EXERCISE INSTRUCTIONS:
Two lines below mark the span: the one containing "Milne I, et" and the one containing "Murrell B, et". Set down both, plus every line between, exactly as they stand, and nothing else.

RECORD EXCERPTS:

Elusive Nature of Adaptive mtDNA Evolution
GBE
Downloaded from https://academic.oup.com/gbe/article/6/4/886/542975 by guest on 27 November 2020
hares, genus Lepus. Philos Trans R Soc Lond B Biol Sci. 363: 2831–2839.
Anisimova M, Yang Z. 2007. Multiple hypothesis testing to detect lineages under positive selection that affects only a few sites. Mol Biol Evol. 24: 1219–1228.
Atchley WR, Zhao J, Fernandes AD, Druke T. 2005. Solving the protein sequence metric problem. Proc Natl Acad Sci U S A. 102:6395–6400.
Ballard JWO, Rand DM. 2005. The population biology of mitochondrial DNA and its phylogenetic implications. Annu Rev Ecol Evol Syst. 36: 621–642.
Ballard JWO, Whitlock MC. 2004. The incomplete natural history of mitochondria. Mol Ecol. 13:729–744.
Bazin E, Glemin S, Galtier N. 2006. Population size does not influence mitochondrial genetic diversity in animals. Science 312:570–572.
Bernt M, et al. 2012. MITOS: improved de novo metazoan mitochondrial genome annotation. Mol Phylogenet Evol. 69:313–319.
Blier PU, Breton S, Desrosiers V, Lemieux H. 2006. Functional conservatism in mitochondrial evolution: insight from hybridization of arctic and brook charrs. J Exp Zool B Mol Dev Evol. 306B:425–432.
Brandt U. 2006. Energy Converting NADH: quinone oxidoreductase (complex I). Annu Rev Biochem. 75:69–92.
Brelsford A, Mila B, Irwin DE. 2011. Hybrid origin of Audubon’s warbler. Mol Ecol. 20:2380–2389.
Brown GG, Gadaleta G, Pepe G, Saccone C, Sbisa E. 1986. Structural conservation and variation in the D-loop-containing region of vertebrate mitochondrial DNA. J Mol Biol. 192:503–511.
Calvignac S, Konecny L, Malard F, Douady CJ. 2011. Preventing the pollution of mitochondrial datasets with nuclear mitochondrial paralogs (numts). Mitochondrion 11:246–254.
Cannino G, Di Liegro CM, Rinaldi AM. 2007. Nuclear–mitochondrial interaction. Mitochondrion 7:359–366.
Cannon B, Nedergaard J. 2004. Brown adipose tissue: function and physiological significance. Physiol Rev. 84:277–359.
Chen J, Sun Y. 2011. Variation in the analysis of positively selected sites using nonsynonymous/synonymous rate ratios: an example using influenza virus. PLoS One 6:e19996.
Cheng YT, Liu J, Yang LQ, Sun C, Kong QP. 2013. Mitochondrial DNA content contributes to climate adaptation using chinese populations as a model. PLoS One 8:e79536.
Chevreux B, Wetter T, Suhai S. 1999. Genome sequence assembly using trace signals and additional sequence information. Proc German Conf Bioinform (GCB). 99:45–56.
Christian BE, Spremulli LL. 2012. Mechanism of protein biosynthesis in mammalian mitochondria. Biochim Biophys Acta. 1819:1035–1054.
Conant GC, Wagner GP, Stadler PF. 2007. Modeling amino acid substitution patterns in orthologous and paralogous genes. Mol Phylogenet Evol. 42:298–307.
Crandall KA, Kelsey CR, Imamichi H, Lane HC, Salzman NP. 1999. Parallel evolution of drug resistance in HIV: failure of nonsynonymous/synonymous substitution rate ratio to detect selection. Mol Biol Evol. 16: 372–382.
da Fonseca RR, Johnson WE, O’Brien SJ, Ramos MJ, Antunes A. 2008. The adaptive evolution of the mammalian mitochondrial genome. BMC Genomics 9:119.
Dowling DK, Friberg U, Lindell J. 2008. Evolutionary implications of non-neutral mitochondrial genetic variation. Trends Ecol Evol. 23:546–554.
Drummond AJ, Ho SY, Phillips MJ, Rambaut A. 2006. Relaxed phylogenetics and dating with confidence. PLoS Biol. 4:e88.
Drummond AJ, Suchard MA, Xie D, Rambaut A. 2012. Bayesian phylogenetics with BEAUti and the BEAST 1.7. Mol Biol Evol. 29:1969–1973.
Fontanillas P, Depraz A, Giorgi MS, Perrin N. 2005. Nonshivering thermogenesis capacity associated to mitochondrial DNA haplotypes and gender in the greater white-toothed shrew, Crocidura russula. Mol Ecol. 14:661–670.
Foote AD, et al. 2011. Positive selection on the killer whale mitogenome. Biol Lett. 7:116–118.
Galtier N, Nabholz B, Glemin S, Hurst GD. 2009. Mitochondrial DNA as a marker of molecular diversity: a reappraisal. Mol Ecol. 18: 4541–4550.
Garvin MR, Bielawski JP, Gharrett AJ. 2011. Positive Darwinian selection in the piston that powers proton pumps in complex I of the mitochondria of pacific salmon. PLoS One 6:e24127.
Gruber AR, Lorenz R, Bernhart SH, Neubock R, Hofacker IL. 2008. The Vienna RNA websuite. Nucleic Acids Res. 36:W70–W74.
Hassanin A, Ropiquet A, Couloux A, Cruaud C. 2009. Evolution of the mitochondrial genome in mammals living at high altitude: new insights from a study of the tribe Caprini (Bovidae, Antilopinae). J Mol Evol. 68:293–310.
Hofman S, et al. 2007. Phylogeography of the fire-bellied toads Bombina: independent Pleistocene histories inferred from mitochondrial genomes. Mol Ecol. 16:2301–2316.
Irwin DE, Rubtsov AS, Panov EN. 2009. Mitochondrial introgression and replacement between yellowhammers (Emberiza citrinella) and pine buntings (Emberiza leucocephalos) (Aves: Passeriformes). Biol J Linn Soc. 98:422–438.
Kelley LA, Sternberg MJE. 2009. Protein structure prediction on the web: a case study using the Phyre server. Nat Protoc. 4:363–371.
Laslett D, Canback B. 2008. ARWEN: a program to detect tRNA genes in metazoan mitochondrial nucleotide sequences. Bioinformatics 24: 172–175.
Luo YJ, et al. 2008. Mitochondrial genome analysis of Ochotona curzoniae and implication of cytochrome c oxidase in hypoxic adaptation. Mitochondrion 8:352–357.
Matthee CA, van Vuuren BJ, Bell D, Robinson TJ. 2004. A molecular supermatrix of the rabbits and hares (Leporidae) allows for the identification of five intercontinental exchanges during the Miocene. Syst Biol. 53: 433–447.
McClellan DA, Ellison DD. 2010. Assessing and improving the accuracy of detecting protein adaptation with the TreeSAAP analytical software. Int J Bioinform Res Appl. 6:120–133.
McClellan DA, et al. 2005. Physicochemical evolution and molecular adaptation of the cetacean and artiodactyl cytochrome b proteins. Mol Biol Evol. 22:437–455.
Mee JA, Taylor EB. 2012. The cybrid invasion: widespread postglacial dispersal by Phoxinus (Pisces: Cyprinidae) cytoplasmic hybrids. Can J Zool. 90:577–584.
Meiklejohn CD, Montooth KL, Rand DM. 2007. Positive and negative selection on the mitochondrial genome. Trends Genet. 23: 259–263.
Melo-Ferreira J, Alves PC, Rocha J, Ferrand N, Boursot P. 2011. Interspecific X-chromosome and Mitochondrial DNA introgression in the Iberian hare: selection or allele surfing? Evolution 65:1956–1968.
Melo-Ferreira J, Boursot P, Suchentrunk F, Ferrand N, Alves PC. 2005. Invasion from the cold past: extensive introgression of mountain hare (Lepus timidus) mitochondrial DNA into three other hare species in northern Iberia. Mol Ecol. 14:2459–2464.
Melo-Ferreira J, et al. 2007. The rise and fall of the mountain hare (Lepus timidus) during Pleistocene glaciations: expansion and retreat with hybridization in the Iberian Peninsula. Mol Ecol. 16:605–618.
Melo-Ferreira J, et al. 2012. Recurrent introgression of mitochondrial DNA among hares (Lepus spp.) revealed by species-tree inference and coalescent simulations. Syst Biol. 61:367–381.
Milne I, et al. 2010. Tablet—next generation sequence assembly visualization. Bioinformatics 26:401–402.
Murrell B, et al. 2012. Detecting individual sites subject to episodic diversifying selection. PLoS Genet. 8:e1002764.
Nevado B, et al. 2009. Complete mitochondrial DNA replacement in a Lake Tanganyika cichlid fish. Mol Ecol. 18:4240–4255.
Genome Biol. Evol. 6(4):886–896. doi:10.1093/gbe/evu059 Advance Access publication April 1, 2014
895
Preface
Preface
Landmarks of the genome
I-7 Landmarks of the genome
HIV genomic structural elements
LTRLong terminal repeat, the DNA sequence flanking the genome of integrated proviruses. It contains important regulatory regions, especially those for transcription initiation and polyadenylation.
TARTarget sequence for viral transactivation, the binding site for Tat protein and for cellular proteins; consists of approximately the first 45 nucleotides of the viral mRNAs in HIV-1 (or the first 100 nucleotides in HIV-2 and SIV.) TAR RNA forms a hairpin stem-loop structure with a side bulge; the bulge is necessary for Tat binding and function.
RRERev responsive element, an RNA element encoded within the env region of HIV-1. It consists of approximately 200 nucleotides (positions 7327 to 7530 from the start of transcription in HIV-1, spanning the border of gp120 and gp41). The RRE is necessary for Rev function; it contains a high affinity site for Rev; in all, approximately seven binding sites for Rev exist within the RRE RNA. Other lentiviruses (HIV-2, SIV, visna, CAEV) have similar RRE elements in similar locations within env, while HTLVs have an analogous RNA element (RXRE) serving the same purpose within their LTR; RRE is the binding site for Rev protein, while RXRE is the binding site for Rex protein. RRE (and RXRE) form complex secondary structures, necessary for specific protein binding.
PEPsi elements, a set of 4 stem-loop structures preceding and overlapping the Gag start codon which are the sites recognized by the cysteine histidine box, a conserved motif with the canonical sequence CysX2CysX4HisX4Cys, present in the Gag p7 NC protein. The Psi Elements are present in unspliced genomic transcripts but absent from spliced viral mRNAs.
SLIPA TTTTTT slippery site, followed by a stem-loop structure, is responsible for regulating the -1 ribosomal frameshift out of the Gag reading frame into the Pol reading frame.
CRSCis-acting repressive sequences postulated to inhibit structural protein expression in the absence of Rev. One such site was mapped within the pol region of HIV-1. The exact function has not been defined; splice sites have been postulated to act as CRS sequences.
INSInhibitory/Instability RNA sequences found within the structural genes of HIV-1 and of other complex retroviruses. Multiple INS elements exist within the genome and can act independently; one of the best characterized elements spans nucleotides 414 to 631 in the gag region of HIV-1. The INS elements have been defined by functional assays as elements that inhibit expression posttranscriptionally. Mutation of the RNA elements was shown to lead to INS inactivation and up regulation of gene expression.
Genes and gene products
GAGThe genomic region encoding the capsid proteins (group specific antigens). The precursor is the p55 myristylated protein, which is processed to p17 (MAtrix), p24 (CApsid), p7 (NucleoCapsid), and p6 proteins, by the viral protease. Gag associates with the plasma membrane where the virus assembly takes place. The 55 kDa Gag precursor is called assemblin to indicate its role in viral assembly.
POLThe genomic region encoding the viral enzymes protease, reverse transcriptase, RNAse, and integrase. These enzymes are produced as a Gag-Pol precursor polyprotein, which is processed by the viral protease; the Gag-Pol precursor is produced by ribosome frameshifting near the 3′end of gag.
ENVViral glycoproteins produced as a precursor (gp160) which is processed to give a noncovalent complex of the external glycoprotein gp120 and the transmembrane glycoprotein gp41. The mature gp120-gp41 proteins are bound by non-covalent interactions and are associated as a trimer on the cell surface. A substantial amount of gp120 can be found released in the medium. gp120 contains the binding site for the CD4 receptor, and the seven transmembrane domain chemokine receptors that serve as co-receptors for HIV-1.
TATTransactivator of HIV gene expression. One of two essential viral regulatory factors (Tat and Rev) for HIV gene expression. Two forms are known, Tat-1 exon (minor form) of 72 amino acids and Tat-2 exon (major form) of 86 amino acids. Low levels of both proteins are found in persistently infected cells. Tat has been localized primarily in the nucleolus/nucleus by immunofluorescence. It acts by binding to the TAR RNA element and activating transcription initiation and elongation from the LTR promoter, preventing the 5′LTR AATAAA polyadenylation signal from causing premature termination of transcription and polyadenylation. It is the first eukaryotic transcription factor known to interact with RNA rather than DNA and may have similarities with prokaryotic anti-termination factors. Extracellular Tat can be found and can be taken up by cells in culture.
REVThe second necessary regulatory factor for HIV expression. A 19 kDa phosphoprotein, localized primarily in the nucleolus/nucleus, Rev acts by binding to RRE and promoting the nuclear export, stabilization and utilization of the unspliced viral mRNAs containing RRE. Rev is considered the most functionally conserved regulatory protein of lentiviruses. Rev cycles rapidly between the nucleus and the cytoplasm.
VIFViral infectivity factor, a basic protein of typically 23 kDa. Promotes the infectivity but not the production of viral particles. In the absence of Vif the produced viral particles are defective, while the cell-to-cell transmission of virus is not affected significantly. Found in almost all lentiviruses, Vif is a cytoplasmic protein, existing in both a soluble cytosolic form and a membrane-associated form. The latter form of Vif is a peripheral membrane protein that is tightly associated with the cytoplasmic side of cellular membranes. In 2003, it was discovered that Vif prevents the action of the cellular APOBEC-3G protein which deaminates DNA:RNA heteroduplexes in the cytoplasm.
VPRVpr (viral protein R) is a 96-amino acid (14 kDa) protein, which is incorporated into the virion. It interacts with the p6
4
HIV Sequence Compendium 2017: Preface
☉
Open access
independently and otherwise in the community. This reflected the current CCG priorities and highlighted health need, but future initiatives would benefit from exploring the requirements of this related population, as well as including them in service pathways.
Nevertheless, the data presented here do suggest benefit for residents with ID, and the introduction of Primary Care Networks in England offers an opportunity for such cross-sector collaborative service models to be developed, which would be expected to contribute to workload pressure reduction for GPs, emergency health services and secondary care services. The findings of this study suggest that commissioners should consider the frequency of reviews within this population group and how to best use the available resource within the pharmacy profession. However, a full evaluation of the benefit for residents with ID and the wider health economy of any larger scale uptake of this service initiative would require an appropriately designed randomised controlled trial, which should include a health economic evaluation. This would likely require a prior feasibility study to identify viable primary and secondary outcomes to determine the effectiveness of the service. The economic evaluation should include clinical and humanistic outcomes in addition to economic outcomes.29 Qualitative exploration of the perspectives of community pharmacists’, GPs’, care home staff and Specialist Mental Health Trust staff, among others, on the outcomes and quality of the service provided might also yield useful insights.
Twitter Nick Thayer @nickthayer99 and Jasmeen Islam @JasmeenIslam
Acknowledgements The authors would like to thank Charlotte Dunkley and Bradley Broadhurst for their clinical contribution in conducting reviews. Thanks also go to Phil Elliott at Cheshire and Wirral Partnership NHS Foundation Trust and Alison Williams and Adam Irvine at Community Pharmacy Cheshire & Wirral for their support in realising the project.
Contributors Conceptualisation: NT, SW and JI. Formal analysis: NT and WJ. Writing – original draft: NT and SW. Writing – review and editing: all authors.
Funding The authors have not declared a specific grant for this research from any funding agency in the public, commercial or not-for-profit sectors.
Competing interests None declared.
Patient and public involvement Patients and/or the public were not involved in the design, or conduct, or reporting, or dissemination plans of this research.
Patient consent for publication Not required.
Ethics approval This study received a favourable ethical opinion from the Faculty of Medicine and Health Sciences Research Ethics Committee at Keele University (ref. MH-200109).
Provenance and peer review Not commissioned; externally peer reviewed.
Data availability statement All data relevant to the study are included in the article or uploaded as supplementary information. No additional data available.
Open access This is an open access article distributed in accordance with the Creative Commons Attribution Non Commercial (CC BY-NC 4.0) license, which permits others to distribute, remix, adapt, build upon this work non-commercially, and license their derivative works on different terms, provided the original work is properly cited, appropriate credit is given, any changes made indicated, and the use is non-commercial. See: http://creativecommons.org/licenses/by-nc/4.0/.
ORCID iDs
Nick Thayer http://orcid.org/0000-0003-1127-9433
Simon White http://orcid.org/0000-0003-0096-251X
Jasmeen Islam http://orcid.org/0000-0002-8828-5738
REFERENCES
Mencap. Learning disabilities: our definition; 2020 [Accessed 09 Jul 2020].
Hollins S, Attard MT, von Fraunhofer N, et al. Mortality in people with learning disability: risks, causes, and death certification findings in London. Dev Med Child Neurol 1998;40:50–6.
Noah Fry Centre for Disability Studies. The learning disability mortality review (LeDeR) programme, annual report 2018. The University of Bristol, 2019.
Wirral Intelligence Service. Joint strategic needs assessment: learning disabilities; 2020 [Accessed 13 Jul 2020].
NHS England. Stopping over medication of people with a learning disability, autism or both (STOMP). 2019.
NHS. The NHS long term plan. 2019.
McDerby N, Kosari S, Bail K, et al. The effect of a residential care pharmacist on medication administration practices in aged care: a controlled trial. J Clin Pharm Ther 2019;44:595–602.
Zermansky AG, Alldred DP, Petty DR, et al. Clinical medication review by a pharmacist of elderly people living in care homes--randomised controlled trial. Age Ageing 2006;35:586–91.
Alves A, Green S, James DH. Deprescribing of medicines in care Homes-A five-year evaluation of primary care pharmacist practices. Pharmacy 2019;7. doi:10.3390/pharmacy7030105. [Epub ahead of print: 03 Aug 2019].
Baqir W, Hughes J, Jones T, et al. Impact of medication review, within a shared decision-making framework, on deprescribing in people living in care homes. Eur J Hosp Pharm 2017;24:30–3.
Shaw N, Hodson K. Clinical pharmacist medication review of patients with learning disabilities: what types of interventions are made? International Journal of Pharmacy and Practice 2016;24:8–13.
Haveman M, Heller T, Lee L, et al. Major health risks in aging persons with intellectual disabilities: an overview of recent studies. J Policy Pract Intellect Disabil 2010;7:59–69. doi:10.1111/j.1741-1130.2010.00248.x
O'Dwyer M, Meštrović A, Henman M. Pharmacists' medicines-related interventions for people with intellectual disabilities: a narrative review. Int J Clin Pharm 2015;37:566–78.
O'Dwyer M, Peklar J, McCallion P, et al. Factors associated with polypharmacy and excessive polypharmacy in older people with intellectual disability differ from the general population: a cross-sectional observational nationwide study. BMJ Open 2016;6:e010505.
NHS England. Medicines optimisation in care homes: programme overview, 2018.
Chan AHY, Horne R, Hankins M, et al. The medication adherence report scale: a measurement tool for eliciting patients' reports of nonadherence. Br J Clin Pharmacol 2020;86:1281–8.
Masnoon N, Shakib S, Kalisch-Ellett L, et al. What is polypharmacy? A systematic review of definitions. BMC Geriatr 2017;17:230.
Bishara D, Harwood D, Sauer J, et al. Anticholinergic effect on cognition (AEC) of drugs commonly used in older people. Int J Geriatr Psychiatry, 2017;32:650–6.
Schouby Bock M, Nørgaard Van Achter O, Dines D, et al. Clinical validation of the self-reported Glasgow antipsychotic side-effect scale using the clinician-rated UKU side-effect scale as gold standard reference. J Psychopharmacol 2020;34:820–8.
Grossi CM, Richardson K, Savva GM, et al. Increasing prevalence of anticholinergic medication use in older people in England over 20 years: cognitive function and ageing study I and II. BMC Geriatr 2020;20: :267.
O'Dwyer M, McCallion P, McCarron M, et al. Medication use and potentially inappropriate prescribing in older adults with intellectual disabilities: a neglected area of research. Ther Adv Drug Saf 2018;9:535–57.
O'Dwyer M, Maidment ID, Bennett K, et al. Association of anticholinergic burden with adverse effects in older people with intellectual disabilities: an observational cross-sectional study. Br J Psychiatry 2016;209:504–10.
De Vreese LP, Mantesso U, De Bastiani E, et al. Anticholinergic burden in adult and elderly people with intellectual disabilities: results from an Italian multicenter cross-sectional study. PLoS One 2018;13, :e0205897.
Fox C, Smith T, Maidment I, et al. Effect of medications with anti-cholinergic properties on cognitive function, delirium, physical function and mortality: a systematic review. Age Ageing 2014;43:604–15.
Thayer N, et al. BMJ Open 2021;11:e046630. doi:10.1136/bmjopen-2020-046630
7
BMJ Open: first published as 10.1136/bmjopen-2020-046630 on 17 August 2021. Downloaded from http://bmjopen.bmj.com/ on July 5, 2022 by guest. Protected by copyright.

PROBLEM SOLUTION:
Milne I, et al. 2010. Tablet—next generation sequence assembly visualization. Bioinformatics 26:401–402.
Murrell B, et al. 2012. Detecting individual sites subject to episodic diversifying selection. PLoS Genet. 8:e1002764.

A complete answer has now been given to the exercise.